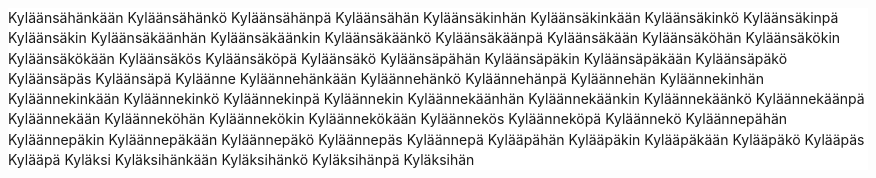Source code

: Kyläänsähänkään
Kyläänsähänkö
Kyläänsähänpä
Kyläänsähän
Kyläänsäkinhän
Kyläänsäkinkään
Kyläänsäkinkö
Kyläänsäkinpä
Kyläänsäkin
Kyläänsäkäänhän
Kyläänsäkäänkin
Kyläänsäkäänkö
Kyläänsäkäänpä
Kyläänsäkään
Kyläänsäköhän
Kyläänsäkökin
Kyläänsäkökään
Kyläänsäkös
Kyläänsäköpä
Kyläänsäkö
Kyläänsäpähän
Kyläänsäpäkin
Kyläänsäpäkään
Kyläänsäpäkö
Kyläänsäpäs
Kyläänsäpä
Kyläänne
Kyläännehänkään
Kyläännehänkö
Kyläännehänpä
Kyläännehän
Kyläännekinhän
Kyläännekinkään
Kyläännekinkö
Kyläännekinpä
Kyläännekin
Kyläännekäänhän
Kyläännekäänkin
Kyläännekäänkö
Kyläännekäänpä
Kyläännekään
Kyläänneköhän
Kyläännekökin
Kyläännekökään
Kyläännekös
Kyläänneköpä
Kyläännekö
Kyläännepähän
Kyläännepäkin
Kyläännepäkään
Kyläännepäkö
Kyläännepäs
Kyläännepä
Kylääpähän
Kylääpäkin
Kylääpäkään
Kylääpäkö
Kylääpäs
Kylääpä
Kyläksi
Kyläksihänkään
Kyläksihänkö
Kyläksihänpä
Kyläksihän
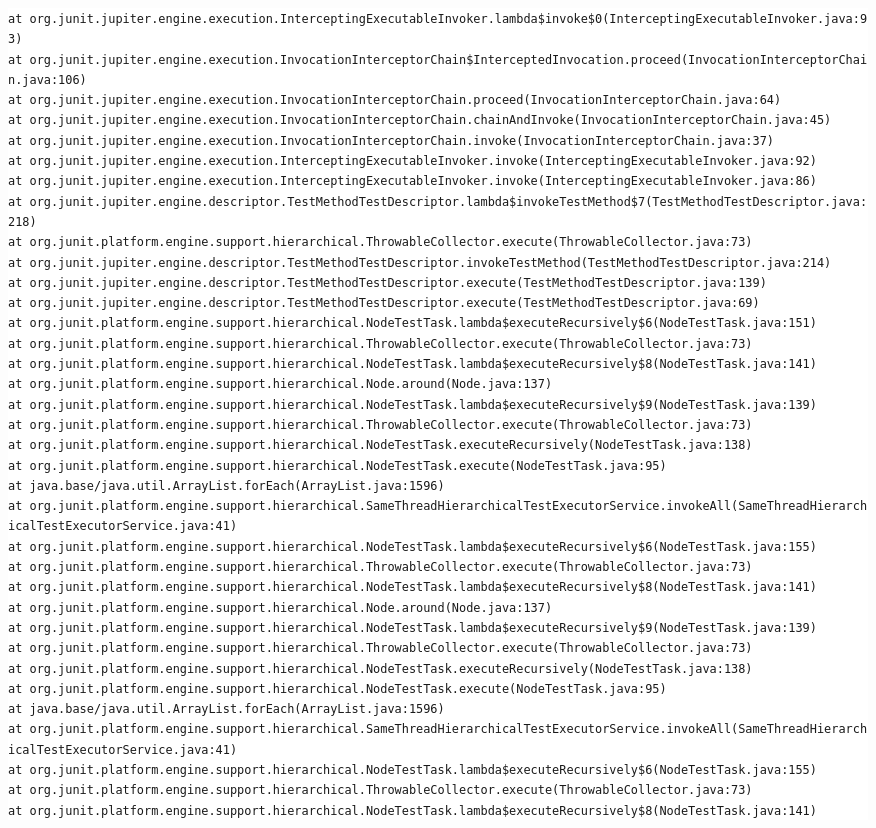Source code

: 	at org.junit.jupiter.engine.execution.InterceptingExecutableInvoker.lambda$invoke$0(InterceptingExecutableInvoker.java:93)
	at org.junit.jupiter.engine.execution.InvocationInterceptorChain$InterceptedInvocation.proceed(InvocationInterceptorChain.java:106)
	at org.junit.jupiter.engine.execution.InvocationInterceptorChain.proceed(InvocationInterceptorChain.java:64)
	at org.junit.jupiter.engine.execution.InvocationInterceptorChain.chainAndInvoke(InvocationInterceptorChain.java:45)
	at org.junit.jupiter.engine.execution.InvocationInterceptorChain.invoke(InvocationInterceptorChain.java:37)
	at org.junit.jupiter.engine.execution.InterceptingExecutableInvoker.invoke(InterceptingExecutableInvoker.java:92)
	at org.junit.jupiter.engine.execution.InterceptingExecutableInvoker.invoke(InterceptingExecutableInvoker.java:86)
	at org.junit.jupiter.engine.descriptor.TestMethodTestDescriptor.lambda$invokeTestMethod$7(TestMethodTestDescriptor.java:218)
	at org.junit.platform.engine.support.hierarchical.ThrowableCollector.execute(ThrowableCollector.java:73)
	at org.junit.jupiter.engine.descriptor.TestMethodTestDescriptor.invokeTestMethod(TestMethodTestDescriptor.java:214)
	at org.junit.jupiter.engine.descriptor.TestMethodTestDescriptor.execute(TestMethodTestDescriptor.java:139)
	at org.junit.jupiter.engine.descriptor.TestMethodTestDescriptor.execute(TestMethodTestDescriptor.java:69)
	at org.junit.platform.engine.support.hierarchical.NodeTestTask.lambda$executeRecursively$6(NodeTestTask.java:151)
	at org.junit.platform.engine.support.hierarchical.ThrowableCollector.execute(ThrowableCollector.java:73)
	at org.junit.platform.engine.support.hierarchical.NodeTestTask.lambda$executeRecursively$8(NodeTestTask.java:141)
	at org.junit.platform.engine.support.hierarchical.Node.around(Node.java:137)
	at org.junit.platform.engine.support.hierarchical.NodeTestTask.lambda$executeRecursively$9(NodeTestTask.java:139)
	at org.junit.platform.engine.support.hierarchical.ThrowableCollector.execute(ThrowableCollector.java:73)
	at org.junit.platform.engine.support.hierarchical.NodeTestTask.executeRecursively(NodeTestTask.java:138)
	at org.junit.platform.engine.support.hierarchical.NodeTestTask.execute(NodeTestTask.java:95)
	at java.base/java.util.ArrayList.forEach(ArrayList.java:1596)
	at org.junit.platform.engine.support.hierarchical.SameThreadHierarchicalTestExecutorService.invokeAll(SameThreadHierarchicalTestExecutorService.java:41)
	at org.junit.platform.engine.support.hierarchical.NodeTestTask.lambda$executeRecursively$6(NodeTestTask.java:155)
	at org.junit.platform.engine.support.hierarchical.ThrowableCollector.execute(ThrowableCollector.java:73)
	at org.junit.platform.engine.support.hierarchical.NodeTestTask.lambda$executeRecursively$8(NodeTestTask.java:141)
	at org.junit.platform.engine.support.hierarchical.Node.around(Node.java:137)
	at org.junit.platform.engine.support.hierarchical.NodeTestTask.lambda$executeRecursively$9(NodeTestTask.java:139)
	at org.junit.platform.engine.support.hierarchical.ThrowableCollector.execute(ThrowableCollector.java:73)
	at org.junit.platform.engine.support.hierarchical.NodeTestTask.executeRecursively(NodeTestTask.java:138)
	at org.junit.platform.engine.support.hierarchical.NodeTestTask.execute(NodeTestTask.java:95)
	at java.base/java.util.ArrayList.forEach(ArrayList.java:1596)
	at org.junit.platform.engine.support.hierarchical.SameThreadHierarchicalTestExecutorService.invokeAll(SameThreadHierarchicalTestExecutorService.java:41)
	at org.junit.platform.engine.support.hierarchical.NodeTestTask.lambda$executeRecursively$6(NodeTestTask.java:155)
	at org.junit.platform.engine.support.hierarchical.ThrowableCollector.execute(ThrowableCollector.java:73)
	at org.junit.platform.engine.support.hierarchical.NodeTestTask.lambda$executeRecursively$8(NodeTestTask.java:141)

• WHAT TO DO
Whenever images occur above, omit them and retype each line exactly as it stands.

• YOUR SOLUTION
Source code

: Kyläänsähänkään
Kyläänsähänkö
Kyläänsähänpä
Kyläänsähän
Kyläänsäkinhän
Kyläänsäkinkään
Kyläänsäkinkö
Kyläänsäkinpä
Kyläänsäkin
Kyläänsäkäänhän
Kyläänsäkäänkin
Kyläänsäkäänkö
Kyläänsäkäänpä
Kyläänsäkään
Kyläänsäköhän
Kyläänsäkökin
Kyläänsäkökään
Kyläänsäkös
Kyläänsäköpä
Kyläänsäkö
Kyläänsäpähän
Kyläänsäpäkin
Kyläänsäpäkään
Kyläänsäpäkö
Kyläänsäpäs
Kyläänsäpä
Kyläänne
Kyläännehänkään
Kyläännehänkö
Kyläännehänpä
Kyläännehän
Kyläännekinhän
Kyläännekinkään
Kyläännekinkö
Kyläännekinpä
Kyläännekin
Kyläännekäänhän
Kyläännekäänkin
Kyläännekäänkö
Kyläännekäänpä
Kyläännekään
Kyläänneköhän
Kyläännekökin
Kyläännekökään
Kyläännekös
Kyläänneköpä
Kyläännekö
Kyläännepähän
Kyläännepäkin
Kyläännepäkään
Kyläännepäkö
Kyläännepäs
Kyläännepä
Kylääpähän
Kylääpäkin
Kylääpäkään
Kylääpäkö
Kylääpäs
Kylääpä
Kyläksi
Kyläksihänkään
Kyläksihänkö
Kyläksihänpä
Kyläksihän
Source code

: 	at org.junit.jupiter.engine.execution.InterceptingExecutableInvoker.lambda$invoke$0(InterceptingExecutableInvoker.java:93)
	at org.junit.jupiter.engine.execution.InvocationInterceptorChain$InterceptedInvocation.proceed(InvocationInterceptorChain.java:106)
	at org.junit.jupiter.engine.execution.InvocationInterceptorChain.proceed(InvocationInterceptorChain.java:64)
	at org.junit.jupiter.engine.execution.InvocationInterceptorChain.chainAndInvoke(InvocationInterceptorChain.java:45)
	at org.junit.jupiter.engine.execution.InvocationInterceptorChain.invoke(InvocationInterceptorChain.java:37)
	at org.junit.jupiter.engine.execution.InterceptingExecutableInvoker.invoke(InterceptingExecutableInvoker.java:92)
	at org.junit.jupiter.engine.execution.InterceptingExecutableInvoker.invoke(InterceptingExecutableInvoker.java:86)
	at org.junit.jupiter.engine.descriptor.TestMethodTestDescriptor.lambda$invokeTestMethod$7(TestMethodTestDescriptor.java:218)
	at org.junit.platform.engine.support.hierarchical.ThrowableCollector.execute(ThrowableCollector.java:73)
	at org.junit.jupiter.engine.descriptor.TestMethodTestDescriptor.invokeTestMethod(TestMethodTestDescriptor.java:214)
	at org.junit.jupiter.engine.descriptor.TestMethodTestDescriptor.execute(TestMethodTestDescriptor.java:139)
	at org.junit.jupiter.engine.descriptor.TestMethodTestDescriptor.execute(TestMethodTestDescriptor.java:69)
	at org.junit.platform.engine.support.hierarchical.NodeTestTask.lambda$executeRecursively$6(NodeTestTask.java:151)
	at org.junit.platform.engine.support.hierarchical.ThrowableCollector.execute(ThrowableCollector.java:73)
	at org.junit.platform.engine.support.hierarchical.NodeTestTask.lambda$executeRecursively$8(NodeTestTask.java:141)
	at org.junit.platform.engine.support.hierarchical.Node.around(Node.java:137)
	at org.junit.platform.engine.support.hierarchical.NodeTestTask.lambda$executeRecursively$9(NodeTestTask.java:139)
	at org.junit.platform.engine.support.hierarchical.ThrowableCollector.execute(ThrowableCollector.java:73)
	at org.junit.platform.engine.support.hierarchical.NodeTestTask.executeRecursively(NodeTestTask.java:138)
	at org.junit.platform.engine.support.hierarchical.NodeTestTask.execute(NodeTestTask.java:95)
	at java.base/java.util.ArrayList.forEach(ArrayList.java:1596)
	at org.junit.platform.engine.support.hierarchical.SameThreadHierarchicalTestExecutorService.invokeAll(SameThreadHierarchicalTestExecutorService.java:41)
	at org.junit.platform.engine.support.hierarchical.NodeTestTask.lambda$executeRecursively$6(NodeTestTask.java:155)
	at org.junit.platform.engine.support.hierarchical.ThrowableCollector.execute(ThrowableCollector.java:73)
	at org.junit.platform.engine.support.hierarchical.NodeTestTask.lambda$executeRecursively$8(NodeTestTask.java:141)
	at org.junit.platform.engine.support.hierarchical.Node.around(Node.java:137)
	at org.junit.platform.engine.support.hierarchical.NodeTestTask.lambda$executeRecursively$9(NodeTestTask.java:139)
	at org.junit.platform.engine.support.hierarchical.ThrowableCollector.execute(ThrowableCollector.java:73)
	at org.junit.platform.engine.support.hierarchical.NodeTestTask.executeRecursively(NodeTestTask.java:138)
	at org.junit.platform.engine.support.hierarchical.NodeTestTask.execute(NodeTestTask.java:95)
	at java.base/java.util.ArrayList.forEach(ArrayList.java:1596)
	at org.junit.platform.engine.support.hierarchical.SameThreadHierarchicalTestExecutorService.invokeAll(SameThreadHierarchicalTestExecutorService.java:41)
	at org.junit.platform.engine.support.hierarchical.NodeTestTask.lambda$executeRecursively$6(NodeTestTask.java:155)
	at org.junit.platform.engine.support.hierarchical.ThrowableCollector.execute(ThrowableCollector.java:73)
	at org.junit.platform.engine.support.hierarchical.NodeTestTask.lambda$executeRecursively$8(NodeTestTask.java:141)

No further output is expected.